● Work instructions
(a) In the report on the Ukraine peace talks, where did the leaders of Russia, Ukraine, Germany and France agree to meet on Wednesday?
(b) Copy out the passage of the report on the Ukraine peace talks that begins with "After the call, Ukraine" and stops after "on rebel-held regions.", replacing "Minsk" with "the Belarusian capital".

Ukrainian servicemen ride on a tank near Artemivsk
By Noah Barkin and Lesley Wroughton
MUNICH (Reuters) - The leaders of Russia, Ukraine, Germany and France agreed to meet in Belarus on Wednesday to try to broker a peace deal for Ukraine amid escalating violence there and signs of cracks in the transatlantic consensus on confronting Vladimir Putin.
The four leaders held a call on Sunday, two days after Chancellor Angela Merkel and French President Francois Hollande traveled to Moscow for talks with Putin that produced no breakthrough in the nearly year-long conflict that has claimed over 5,000 lives.
After the call, Ukraine President Petro Poroshenko said progress had been made and that he was hopeful the meeting in Minsk would lead to a "swift and unconditional ceasefire" in eastern Ukraine, where pro-Russian separatists have stepped up a military offensive in recent weeks, seizing new territory.
But Putin warned in a newspaper interview that Kiev must stop its military operation in east Ukraine and stop exerting economic pressure on rebel-held regions.
"Kiev's attempts to exert economic pressure on Donbas (region of east Ukraine) and disrupt its daily life only aggravates the situation. This is a dead-end track, fraught with a big catastrophe," Putin told Egyptian state newspaper Al-Ahram, according to an English transcript provided by the Kremlin.
A Ukraine military spokesman said on Sunday that intense fighting was continuing around the rail junction town of Debaltseve, with rebel fighters making repeated attempts to storm lines defended by government troops.
At a high-level security conference in Munich over the weekend, Merkel said it was uncertain whether further negotiations would lead to a deal with Putin but argued that all opportunities for a diplomatic solution should be pursued.
She came under sharp criticism from U.S. Senators Lyndsey Graham and John McCain, both Republican hawks, for opposing the sending of defensive weapons to the Ukraine army to help it fight the separatists.
"The Ukrainians are being slaughtered and we're sending them blankets and meals," McCain said in Munich. "Blankets don't do well against Russian tanks."
U.S. Secretary of State John Kerry sought to play down the differences with Europe.

● Recorded data
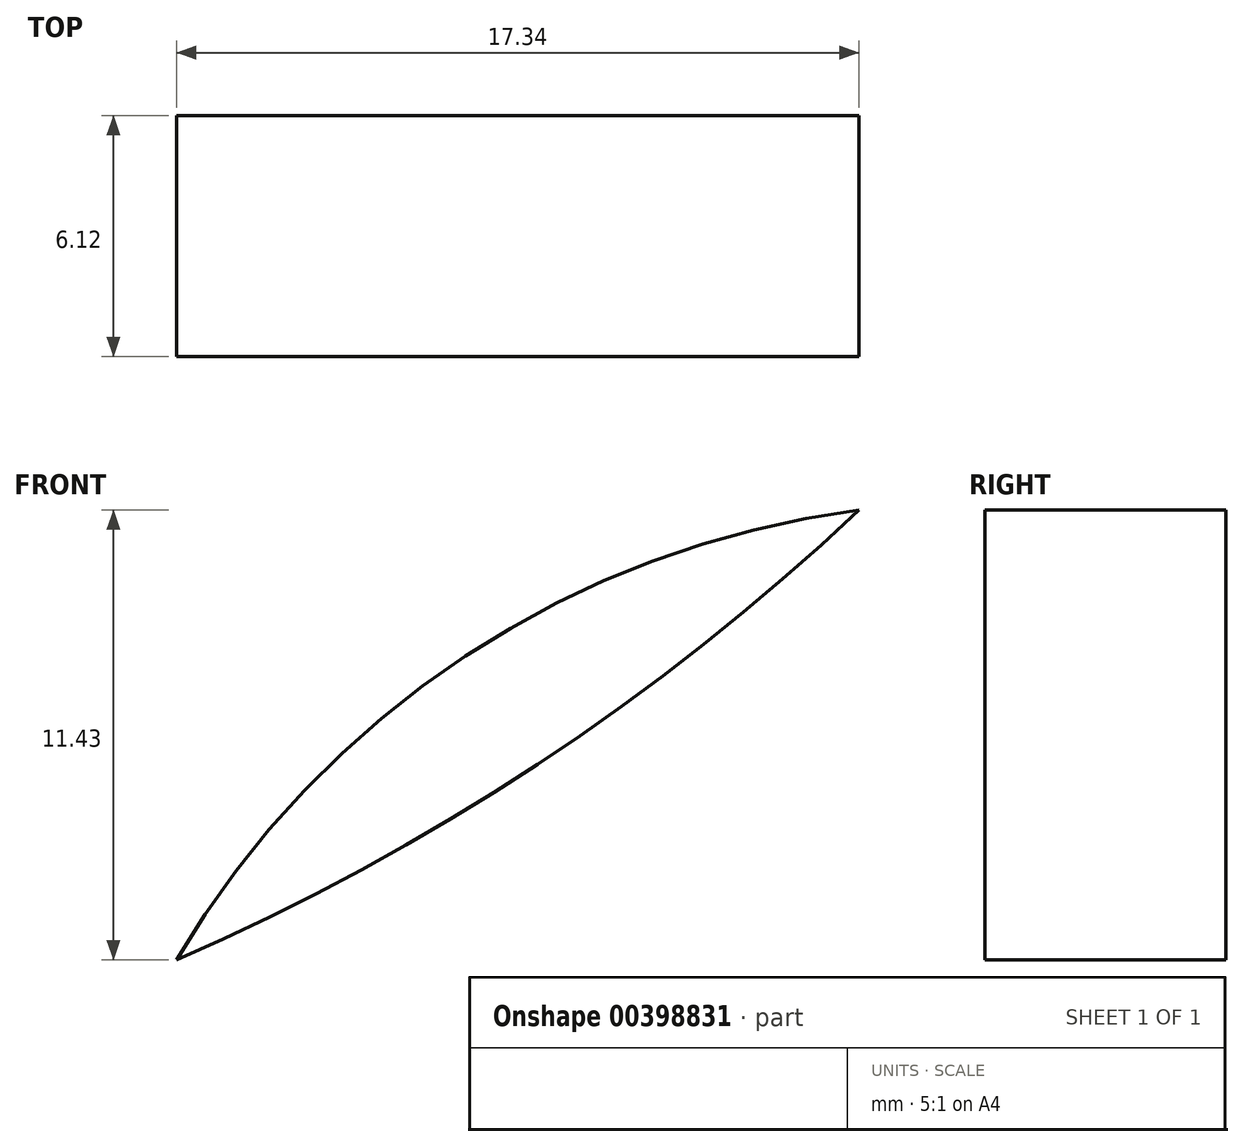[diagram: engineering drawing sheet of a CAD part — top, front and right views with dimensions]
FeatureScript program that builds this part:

● Solutions in order
(a) In Belarus, in Minsk.

(b)
After the call, Ukraine President Petro Poroshenko said progress had been made and that he was hopeful the meeting in the Belarusian capital would lead to a "swift and unconditional ceasefire" in eastern Ukraine, where pro-Russian separatists have stepped up a military offensive in recent weeks, seizing new territory.
But Putin warned in a newspaper interview that Kiev must stop its military operation in east Ukraine and stop exerting economic pressure on rebel-held regions.